En realidad, y con suma honestidad he de decirle, querido lector, que la novela de Cline cumple a cabalidad los tres esfuerzos que le platiqué arriba. Es tanto una crítica como una loa a la inventiva de su tiempo, sin embargo, en donde verdaderamente brilla es en el tercer apartado. No por nada ha sido catalogada (gracias a las mentes brillantes detrás de su mercadotecnia, y a los dos o tres autores de ciencia ficción y fantasía que lograron embelesar) como el “Santo Grial de la cultura pop”. Y es que, si uno tiene menos de tres décadas de vida, le costará mucho reconocer las decenas, ¡centenas!, de referencias a música, cine, televisión y juegos de video que el autor propone capítulo a capítulo.

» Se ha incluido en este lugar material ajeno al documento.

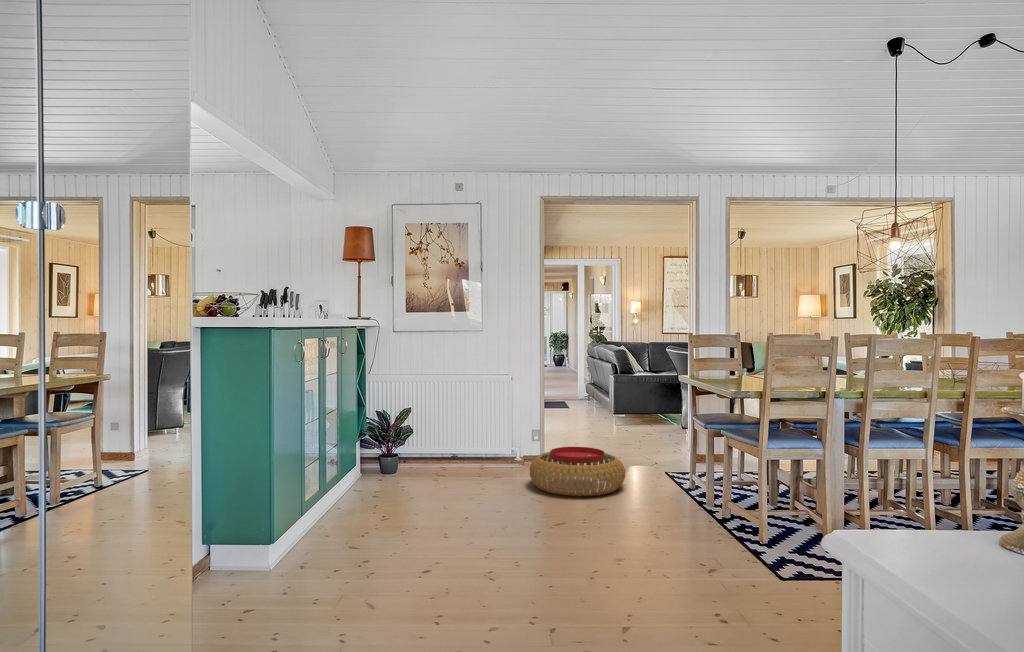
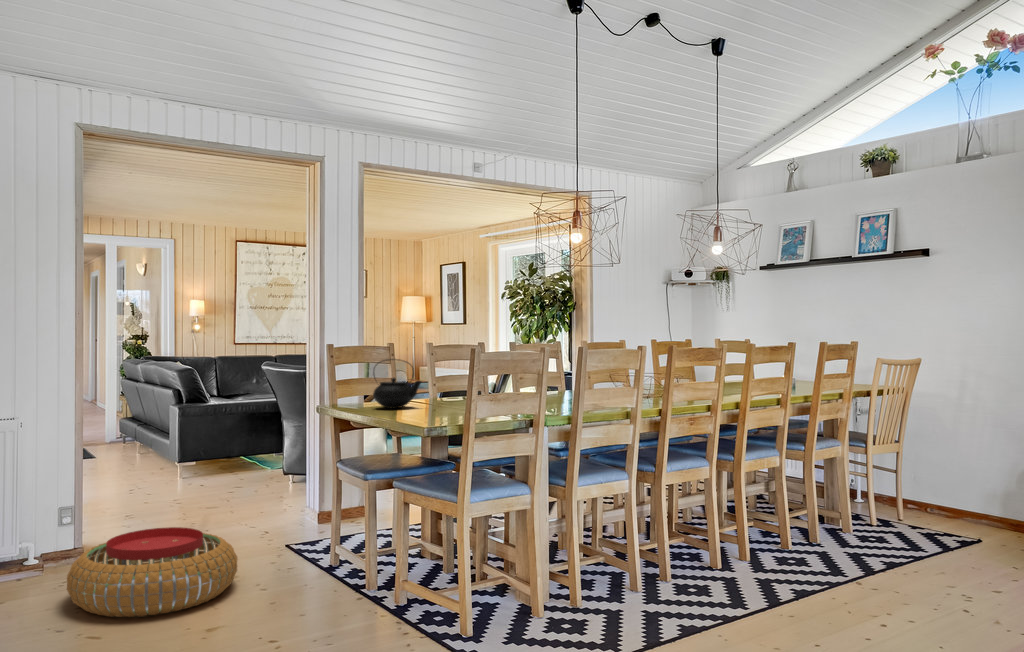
teapot: none [715,345,751,380] -> present [373,359,422,408]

La novela, además de plantear una trama que recuerda a otro clásico de su tiempo, Sword Art Online de Reki Kawahara (si a usted, querido lector, le agrada la animación nipona, no me dejará mentir), sigue las inquietudes de Wade Watts quien, tras perder a su madre, vive de incómodo arrimado en la casa rodante de su tía. Él, como todos en la sociedad postapocalíptica y megaempobrecida de los 2040, sobrevive gracias al escape mental que el acceso a la realidad virtual del programa Oasis le concede. Oasis es la realidad virtual perfeccionada. Es, bajo todos los campos, una experiencia mejor que la realidad misma, y se ha vuelto un mundo paralelo donde todos ansían estar. Pues bien, nuestro protagonista sólo es medianamente feliz en Oasis, pero todo en su miserable vida está a punto de cambiar cuando James Halliday, el dueño de la tecnología que hace posible dicho mundo, muere. Dicho chavo-viejito, rey de ñoños, cuelga los tenis y sus accionistas ya se están relamiendo los lingotes de oro que habrán de tocarles cuando un correo electrónico es enviado a todos los usuarios del programa Oasis. Halliday ha decidido heredar sus muchimillones de créditos (que son como dinero de verdad) dentro y fuera del juego a aquel que logre conseguir el “huevo de pascua” definitivo, que él mismo ha ocultado en la realidad paralela. La carrera por conseguir dicho objeto desconocido comienza, y todo es mucho más difícil de lo que parece. Cuatro años después de la noticia toda una industria de “cazadores” se ha conformado alrededor de la búsqueda, pero nadie tiene idea de dónde encontrar el tesoro, hasta que Parzival, sí, nuestro protagonista, como dicta el sentido común, halla la primera “llave”, el primer indicio para localizar aquello que le dará todo el poder que uno podría desear. La carrera por el control de la realidad está viva. Pero, ¿un jovencito podrá contra todo el poderío de las supercorporativas? Eso, querido lector, habrá que descubrirlo usted en su propia realidad inalámbrica.